Chemically decomposed elastic properties from first principles: The elastic anomaly in PbTiO₃

PbTiO₃ is an important technological material due to its high-temperature ferroelectricity, piezoelectricity, and negative thermal expansion. Previous theoretical work has predicted an anomalously large elastic compliance in PbTiO₃ that can be induced by negative pressure¹, stress^2,3, or strain³, and could potentially be exploited in applications requiring large tailored piezoelectric and elastic responses.

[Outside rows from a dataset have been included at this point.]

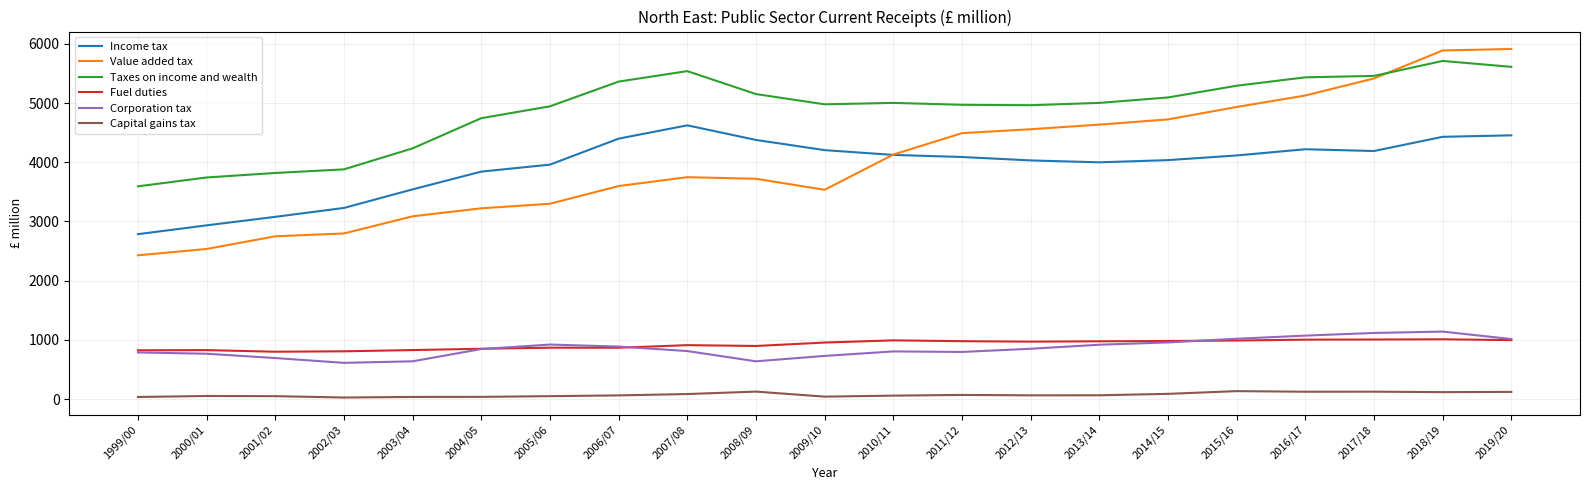

What is the highest value of the Taxes on income and wealth series?

5712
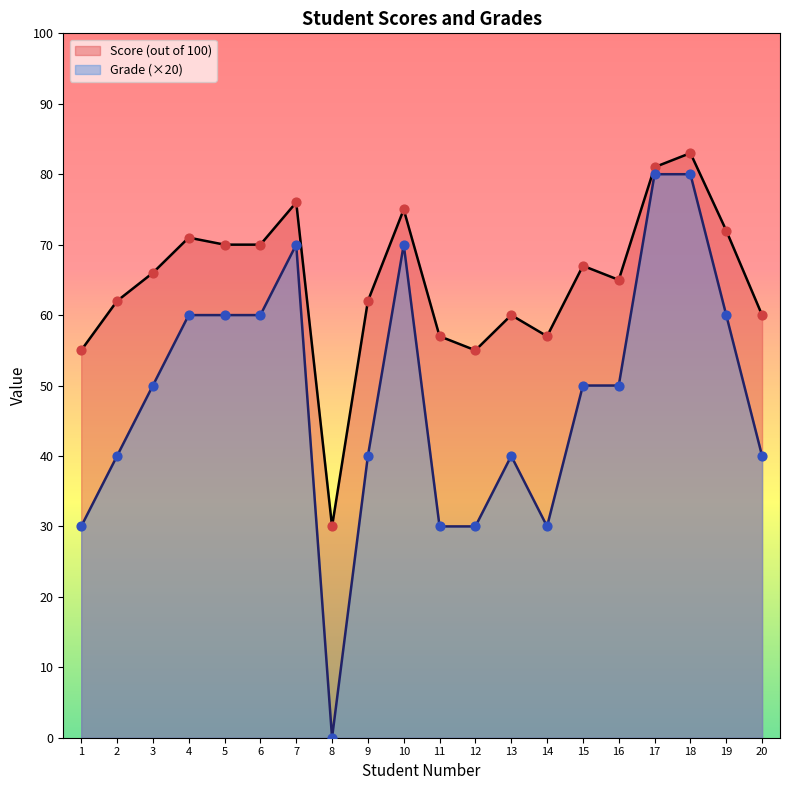

At which category is the sum across all series the highest?

18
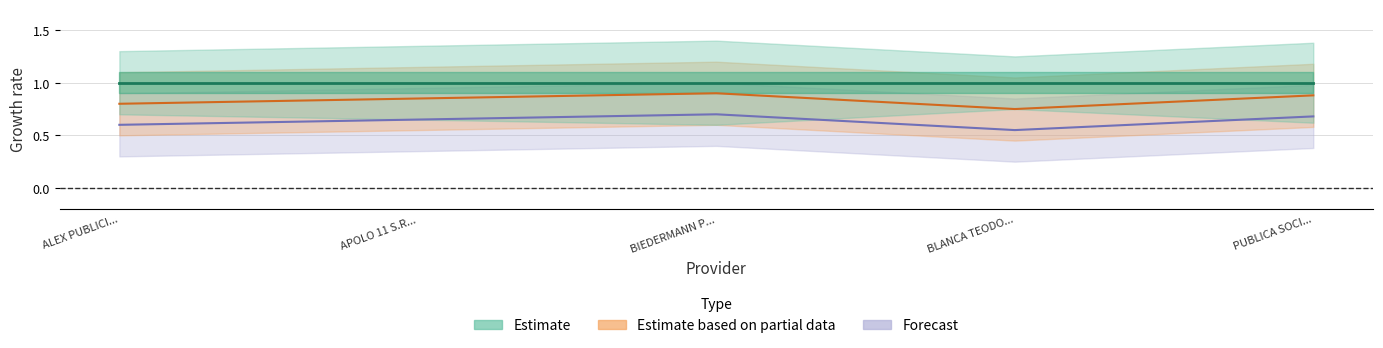

Between APOLO 11 S.R... and BIEDERMANN P..., which series saw the biggest shift?

Forecast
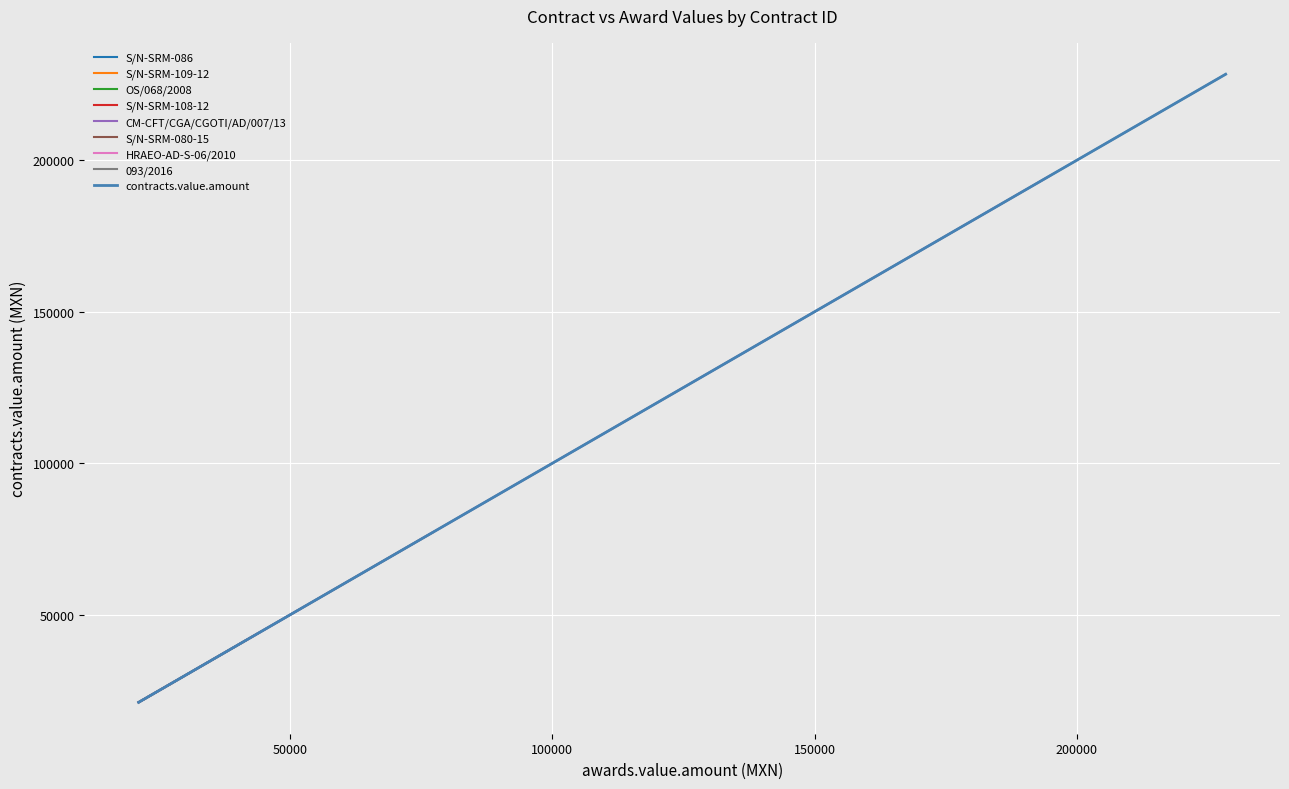

What is the minimum value shown in the chart?

21147.0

The microscopic mechanism of this anomalous behavior remains unknown but has been hypothesized to involve breaking of the Ti-O bond along the polarization direction.¹

In this work, we use a newly developed first-principles-based energy partitioning procedure to show that the microscopic origin of the elastic anomaly in PbTiO₃ is a competition between the ionic lattice response and collective electronic interactions, and is surprisingly dominated by the Pb-O bond, rather than the Ti-O bond. Our insights into the chemical origin of the elastic anomaly further position PbTiO₃ as a key material for the study of functionally important competing collective behavior and phase transitions.

1) S. Tinte, et al. PRB 68, 144105 (2003).

2) Y. Duan, et al. J. Phys. Condens. Matter 20, 17 (2008).

3) H. Sharma, et al. PRB 90, 214102 (2014).